Certain inherited characteristics make certain breeds ideal for search-dog training. The German Shepherd Dog, for example, fits in every way the image of a police dog, having medium body sensitivity. It is a popular breed from which correct selection can be made, and it is highly respected to training. Retrieving is an acquired behavior pattern in the German Shepherd.
The Labrador Retriever is another successful search dog which normally causes no apprehension to the public. It is highly developed olfactory instincts, moderate to low body sensitivity and a more independent nature than the German Shepherd. Retrieving is an instinctive behavior pattern, and the Labrador usually has well-developed hunting instinct.
Individual characteristics of certain gundog breeds also have a bearing on selection for search-dog training. The hunting, for example, should display determination to search without a visual incentive, and while it may not retrieve, it should have the desire to pick up. Similarly the Retriever should distinguish itself by its determination to fetch, and though it may require a visual incentive it should be eager to carry and be possessive with prey.
Training Search Dogs
As in all aspects of dog training, the training of search dogs, irrespective of the selected scents they are required to search for, must be based on firm yet sympathetic understanding of the workings of the canine mind. The success of specialized training lies in the creating the correct incentive, harnessing the drive and channeling it to a useful end.
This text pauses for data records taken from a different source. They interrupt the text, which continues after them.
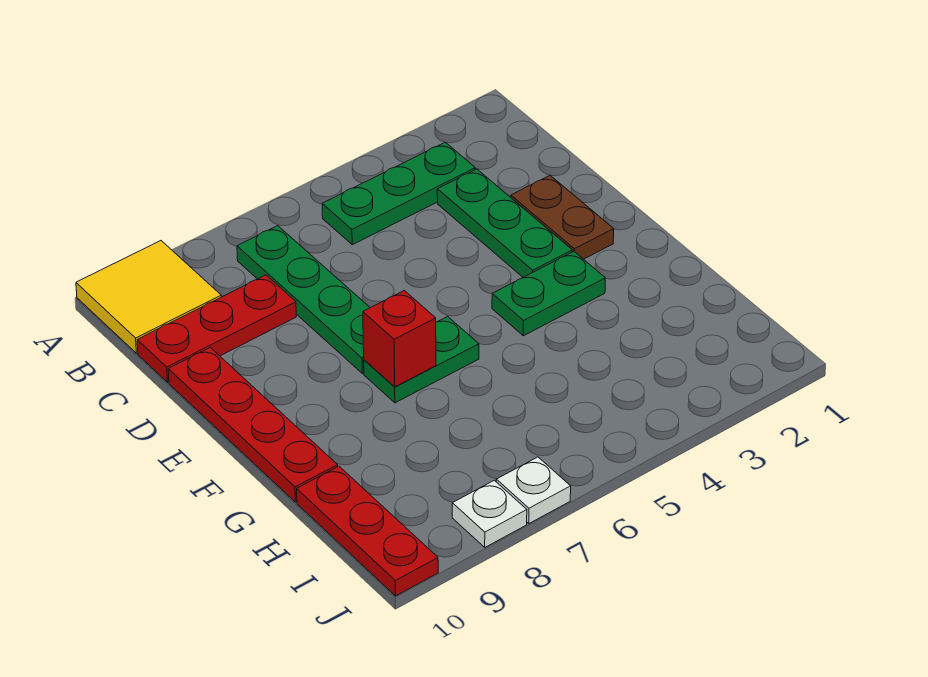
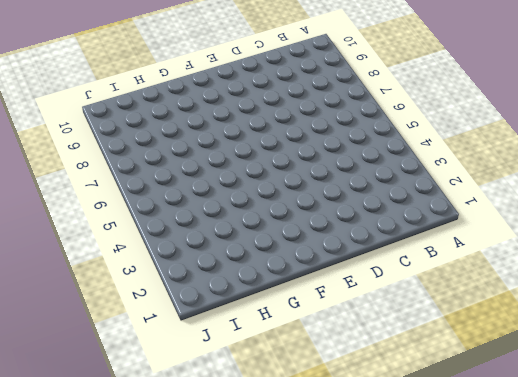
none -> yellow tile A9:B10 level 1
none -> green plate B3:B5 level 1
none -> green plate B7:E7 level 1

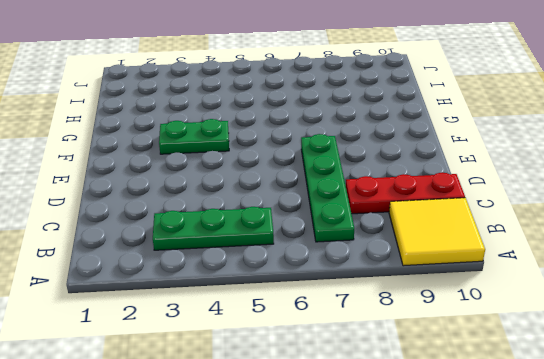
none -> green plate C3:E3 level 1
none -> brown plate D2:E2 level 1
none -> red plate D10:G10 level 1

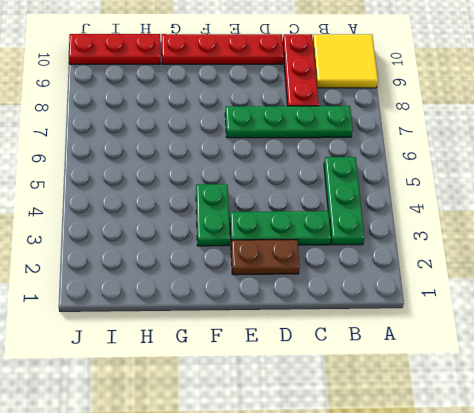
none -> green plate F6:F7 level 1
none -> white plate J7 level 1
none -> white plate J8 level 1

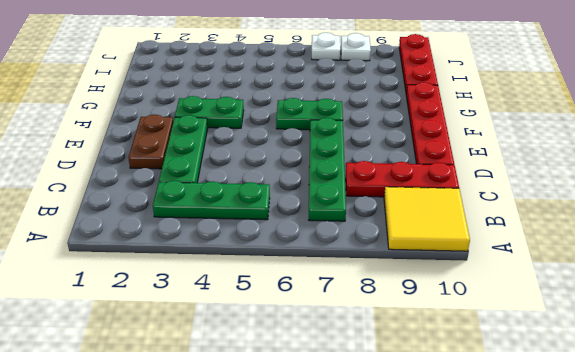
none -> red brick F7 level 2

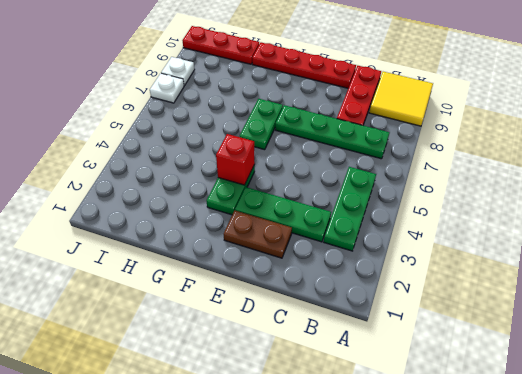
red brick F4 level 2 -> red brick F7 level 2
Coupled with a sympathetic and thoughtful handler, the result is a highly effective team and ready and able to assist the various law enforcement agencies in their fight against crime.
Dogs which are accepted for police search-training duties undergo a fifteen-week course. During training the team spirit is forged between the animals and their handlers, based on patience, determination, integrity and affection on both sides. The outstanding factor is patience. All search dogs undergo a routine veterinary inspection; from the age of seven years, when they are nearing the end of their working lives, they receive a thorough six-monthly inspection to ensure that they are still in good health and able to carry out their duties. At about eight years of age a search dog is retired, the handler usually buying the dog, which has just earned a quiet retirement.
All dogs trained and used by the Royal Air Force Police have been donated by the public, many dogs coming from leading show kennels. It is indicative of the high standards at these kennels, specializing largely in producing show stock that first-class working dogs can emerge.
High standards for potential canine recruits are set by the Royal Air Force Police. Each year the Service required some fifty trained dogs. To reach this figure two hundred dogs will be tested, approximately half that number will enter training, and of these less than half again will qualify. The recruited gift-dogs – German Shepherds and Gundogs – are all pedigrees aged between ten months and two and a half years. Potential gift dogs are examined by the expert inspectors in their own homes. Such inspection is the first hurdle in this unique recruiting program, which aims to keep the worldwide police-dog strength of the Royal Air Force at around 800. After a dog’s pedigree and age have been established, a strict acceptance test is carried out covering the animals build, movements and general health. Sadly, even the finest family pet can sometimes prove unacceptable when judged against the high standards required.